── TEXT SECTION

While facilitating a youth workshop recently, I realized that this generation is completely shaped by the events and politics of 9/11. Though few of the youth were able to define terrorism (beyond “blowing things up”), most of them were quick to normalize surveillance, military occupation, online tracking, CCTV cameras, extraordinary rendition, torture, deportations and incarceration.
Over the past 13 years, the War on Terror has been one of linguistic and legal contortions that allow the state to fortify itself with increasing policing and surveillance powers. The War on Terror is a geopolitical War of Terror, invoking simplistic “us versus them” jargon to crusade in the service of so-called Western civilization (such as the barely debated re-entry of Canadian special operation forces and NATO into Northern Iraq this week). Within Canada, Muslim, Arab, racialized and Indigenous communities have been recast as outsiders and threats, while tactics of fear have been deployed to criminalize legitimate resistance movements from Turtle Island to Palestine.
Anti-terror legislation
A key domestic tool in the War of Terror has been draconian anti-terror legislation. Similar to the USA Patriot Act, Canada’s omnibus anti-terrorism legislation was introduced by the Liberals shortly after the events of 2001. After key controversial provisions expired in 2007 due to a sunset clause, the Conservatives fast-tracked Bill S-7, granting extraordinary powers for secret investigative hearings and preventative detention without charge.
As summarized by civil liberties groups, “Individuals could be forced to testify in a court of law, arrested, detained or made subject to bail conditions — all without charges being laid. Individuals have no right to know, and no opportunity to challenge, the basis on which they are being subjected to preventive arrest or required to attend investigate hearings.” People subjected to these provisions do not even have to be suspected of committing a crime; they can be charged by association, or be suspected of potential future involvement with an offence.
Entrenching racism
These laws not only fly in the face of the minimal standards of presumption of innocence and the right to due process, they are also selectively applied against racialized communities. This racist casting out within the colonial nation-state is not new or unique; it is evident in the experiences of segregation, War on Drugs, reserve system, and internment of Japanese-Canadians.

────
── DATA SUPPLIED

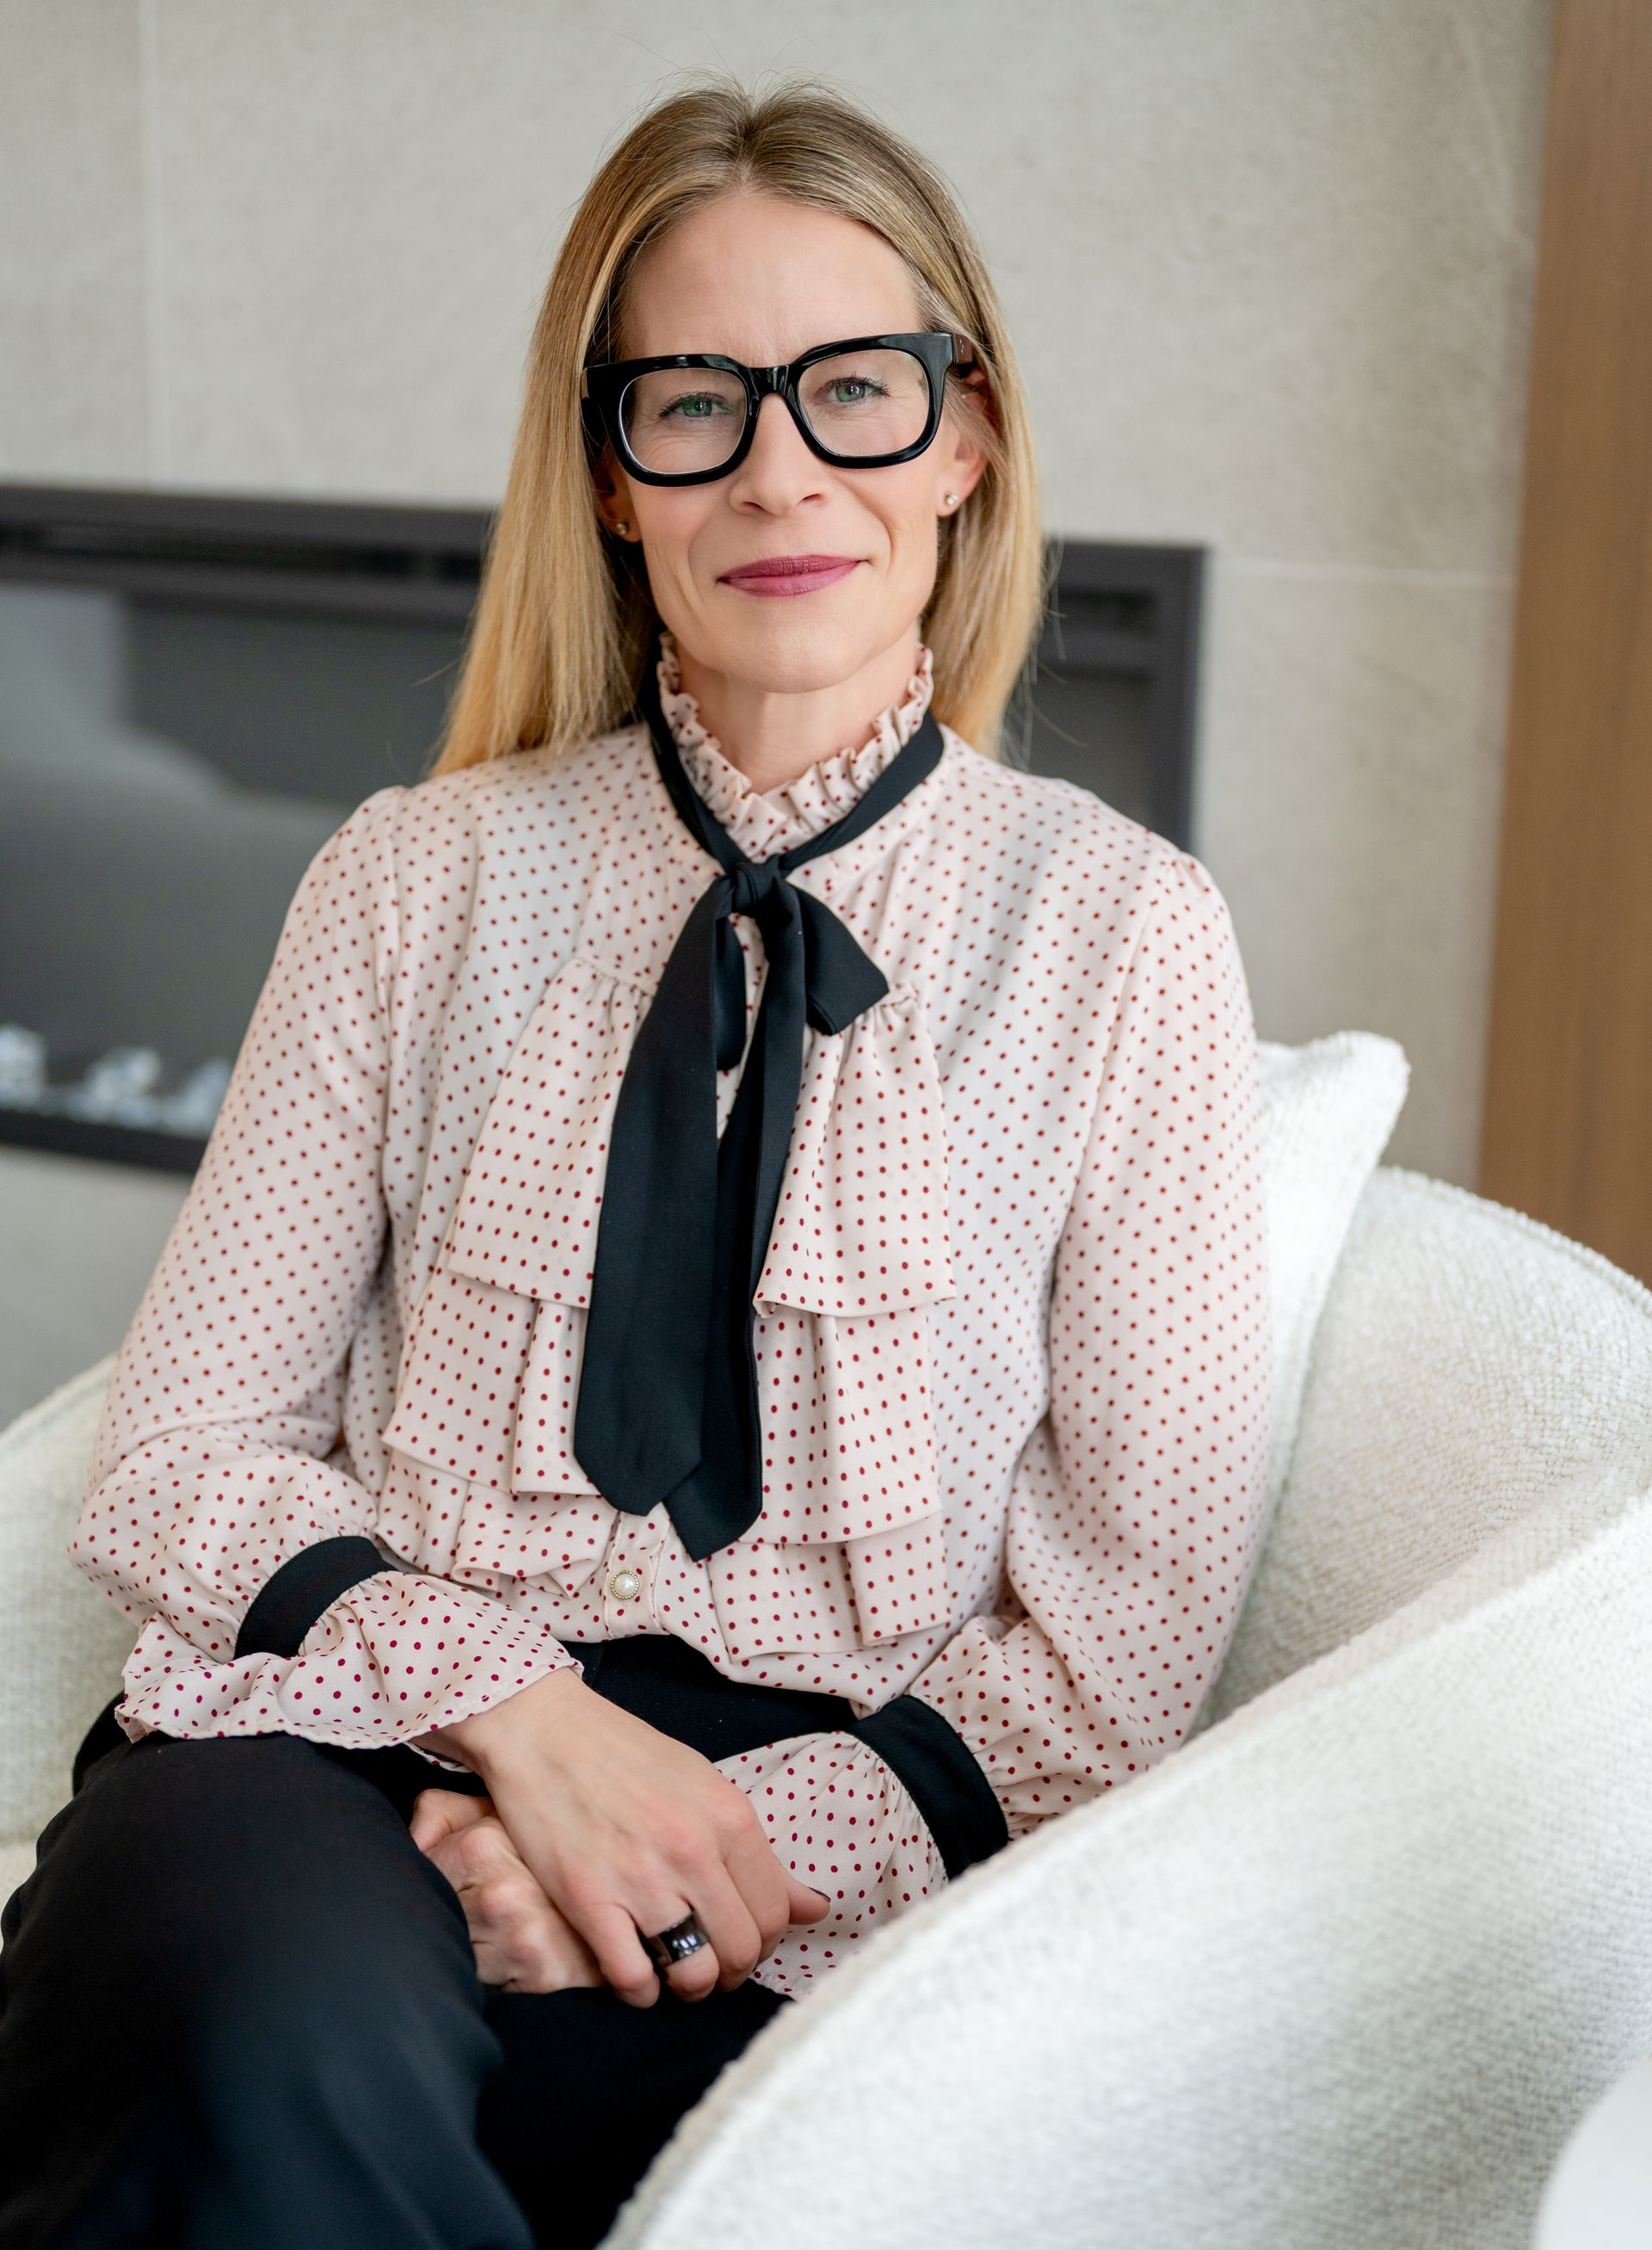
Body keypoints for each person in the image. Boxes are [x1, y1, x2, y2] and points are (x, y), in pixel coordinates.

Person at [0, 71, 1274, 2250]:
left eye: (855, 390)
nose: (781, 467)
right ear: (610, 475)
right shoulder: (419, 878)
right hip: (346, 1740)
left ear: (968, 438)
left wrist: (676, 1835)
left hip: (827, 1825)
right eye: (695, 401)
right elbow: (183, 1452)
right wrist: (523, 1731)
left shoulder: (1125, 937)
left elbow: (1116, 1646)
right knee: (235, 2005)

────

• SET OF TASKS:
A – List every experience in which, according to the text on the War on Terror, racist casting out within the colonial nation-state is evident.
B – Decide whether each statement below agrees with the text on the War on Terror. Answer yes or no for each, and quote the words of the text that settle it.
(i) Canada's omnibus anti-terrorism legislation was introduced by the Conservatives.
(ii) Key controversial provisions expired in 2007 because of a sunset clause.
(iii) Most of the youth at the workshop were able to define terrorism.
C – Reproduce the passage of the text on the War on Terror between "Entrenching racism" and "internment of Japanese-Canadians.", inclusive.

• SOLVED TASKS:
A –
- segregation
- War on Drugs
- reserve system
- internment of Japanese-Canadians

B –
(i) No: "Canada’s omnibus anti-terrorism legislation was introduced by the Liberals shortly after the events of 2001."
(ii) Yes: "After key controversial provisions expired in 2007 due to a sunset clause"
(iii) No: "Though few of the youth were able to define terrorism"

C –
Entrenching racism
These laws not only fly in the face of the minimal standards of presumption of innocence and the right to due process, they are also selectively applied against racialized communities. This racist casting out within the colonial nation-state is not new or unique; it is evident in the experiences of segregation, War on Drugs, reserve system, and internment of Japanese-Canadians.